Minocycline for acne needs to be taken at roughly the same time every day to keep a constant level of the drug in your system. Many drug pamphlets also recommend that you do not lie down for at least 10 minutes after taking the drug to prevent side effects and ensure comfort. You should also avoid taking any medications with calcium, aluminum, magnesium, antacids, or vitamin/mineral supplements. These can all counter the efficacy of the drug.
Minocycline needs to be taken exactly as prescribed by your doctor to not only cure acne, but also to ensure that bacteria does not become resistant to the drug. Any variation in your dosing schedule can increase the likelihood of bacterial resistance.

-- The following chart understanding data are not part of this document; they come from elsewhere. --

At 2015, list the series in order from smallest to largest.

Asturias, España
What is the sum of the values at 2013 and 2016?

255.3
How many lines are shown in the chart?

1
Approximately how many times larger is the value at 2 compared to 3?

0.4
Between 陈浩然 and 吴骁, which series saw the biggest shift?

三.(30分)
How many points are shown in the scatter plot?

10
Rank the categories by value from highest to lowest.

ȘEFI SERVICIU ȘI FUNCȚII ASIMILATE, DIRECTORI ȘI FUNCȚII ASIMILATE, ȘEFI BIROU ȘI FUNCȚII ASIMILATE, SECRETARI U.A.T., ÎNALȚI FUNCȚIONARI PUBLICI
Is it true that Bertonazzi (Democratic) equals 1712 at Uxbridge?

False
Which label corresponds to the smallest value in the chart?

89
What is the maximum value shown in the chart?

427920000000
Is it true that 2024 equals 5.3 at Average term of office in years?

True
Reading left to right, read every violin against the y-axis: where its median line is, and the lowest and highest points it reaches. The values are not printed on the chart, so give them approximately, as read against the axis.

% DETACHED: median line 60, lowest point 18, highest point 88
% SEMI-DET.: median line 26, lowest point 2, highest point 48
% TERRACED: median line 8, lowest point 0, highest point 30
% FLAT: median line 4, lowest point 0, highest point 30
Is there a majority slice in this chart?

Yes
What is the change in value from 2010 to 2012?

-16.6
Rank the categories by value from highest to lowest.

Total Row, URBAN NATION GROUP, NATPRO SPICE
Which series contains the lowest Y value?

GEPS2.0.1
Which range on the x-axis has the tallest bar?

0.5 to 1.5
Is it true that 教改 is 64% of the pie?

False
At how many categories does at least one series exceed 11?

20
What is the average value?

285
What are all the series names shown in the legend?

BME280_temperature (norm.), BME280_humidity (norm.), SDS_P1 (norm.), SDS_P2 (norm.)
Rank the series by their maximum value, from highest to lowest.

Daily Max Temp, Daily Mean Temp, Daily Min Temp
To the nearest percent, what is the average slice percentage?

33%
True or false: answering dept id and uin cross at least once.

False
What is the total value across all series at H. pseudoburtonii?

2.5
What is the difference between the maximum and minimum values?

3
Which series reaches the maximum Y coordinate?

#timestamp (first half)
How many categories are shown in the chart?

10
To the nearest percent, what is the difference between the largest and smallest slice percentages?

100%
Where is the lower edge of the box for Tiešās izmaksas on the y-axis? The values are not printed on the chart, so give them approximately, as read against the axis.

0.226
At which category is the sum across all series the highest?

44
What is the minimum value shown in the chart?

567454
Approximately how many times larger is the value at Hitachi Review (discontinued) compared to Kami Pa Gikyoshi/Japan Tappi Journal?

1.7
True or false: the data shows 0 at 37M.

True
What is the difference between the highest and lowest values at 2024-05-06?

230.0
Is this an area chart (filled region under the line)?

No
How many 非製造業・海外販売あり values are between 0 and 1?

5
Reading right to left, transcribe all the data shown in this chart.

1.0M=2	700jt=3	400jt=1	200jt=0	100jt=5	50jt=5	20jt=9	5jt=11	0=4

It should also be noted that minocycline does not cure all acne. While some report a 100% acne reduction, most generally see somewhere between 50% to 80% of their acne reduced, with a few seeing less. You should still expect some acne buildup.
Also, minocycline does not prevent against scarring. Broken acne can create scars, which in turn may lead to the appearance of acne without acne being present.
Overall, minocycline is an effective antibiotic. However, the risk of side effects can be fairly severe – more so than other antibiotics in the tetracycline group, and far more than acne washes, supplements and other potential acne treatments.
As such, it is strongly recommended that you consider other options first before taking one of these powerful prescription medications. You should also never take minocycline without a prescription, and always take the correct dose at the correct time while following the user guide to the letter to ensure there are no ill effects.
Only if your doctor decides that minocycline is the best available treatment for your acne should you consider using the powerful prescription drug. Otherwise, it may be in your best interests to consider alternative options.